Mark Geisert wrote:
Due to deficient testing, the current code doesn't return a valid result
to users of sched_getaffinity(). Carry the result procmask through to
the generation of result cpu mask.
Recognize Windows' limitation that if the process is multi-group (i.e.,
has threads in multiple cpu groups) there is no visibility to which
processors in other groups are being used. One could remedy this by
looping through all the process' threads, but that could be expensive
so is left for future contemplation.
Reported-by: Christian Franke <christian.fra...@t-online.de>
Addresses: https://cygwin.com/pipermail/cygwin/2025-March/257616.html
Signed-off-by: Mark Geisert <m...@maxrnd.com>
Fixes: 641ecb07533e ("Cygwin: Implement sched_[gs]etaffinity()")

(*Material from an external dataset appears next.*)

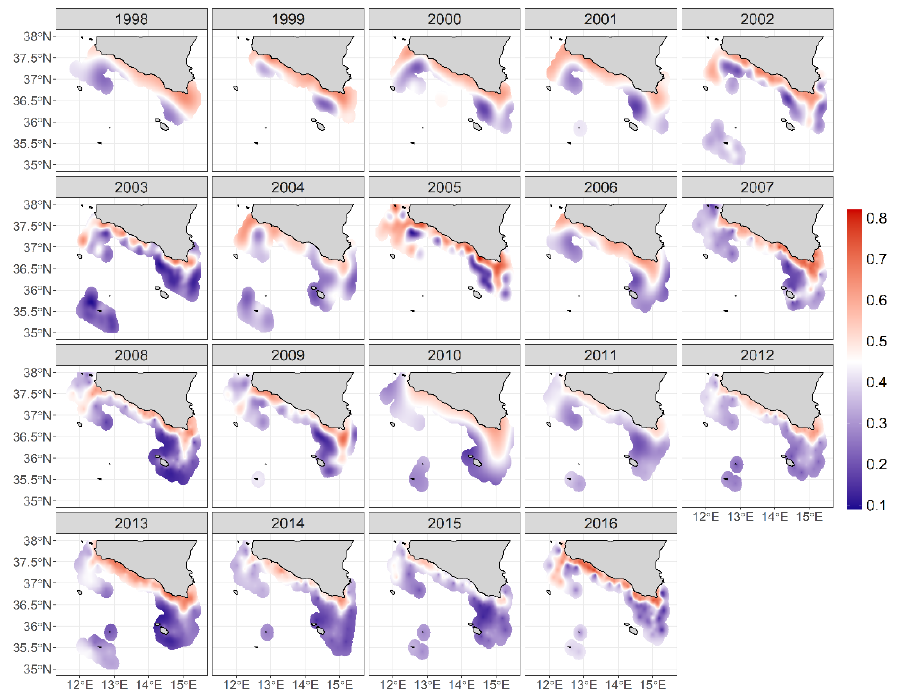
Figure 7. Prediction map of probability of occurrence of anchovy eggs in the Strait of Sicily, based on the ensemble SDMs .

Could only test the single cpu group (aka single physical cpu) case
which is the most common, I guess. Works as expected:
$ uname -r
3.6.0-dev-440-g5ec497dc80bc-dirty.x86_64
$ grep '^model name' /proc/cpuinfo | uniq -c
28 model name : Intel(R) Core(TM) i7-14700K
$ stress-ng --pthread 1 -v &
[1] 1323
...
stress-ng: debug: [1324] pthread: [1324] started (instance 0 on CPU 10)
$ taskset -c -p 1324
pid 1324's current affinity list: 0-27
$ taskset -p fff0000 1324 # All E-cores
pid 1324's current affinity mask: fffffff
pid 1324's new affinity mask: fff0000
$ taskset -p fff5555 1324 # All cores but no HT
pid 1324's current affinity mask: fff0000
pid 1324's new affinity mask: fff5555
$ taskset -c -p 8,9 1324 # P-core 4 with HT
pid 1324's current affinity list: 0,2,4,6,8,10,12,14,16-27
pid 1324's new affinity list: 8,9
$ taskset -p 1324
pid 1324's current affinity mask: 300
The settings have the desired effect on reported core usage.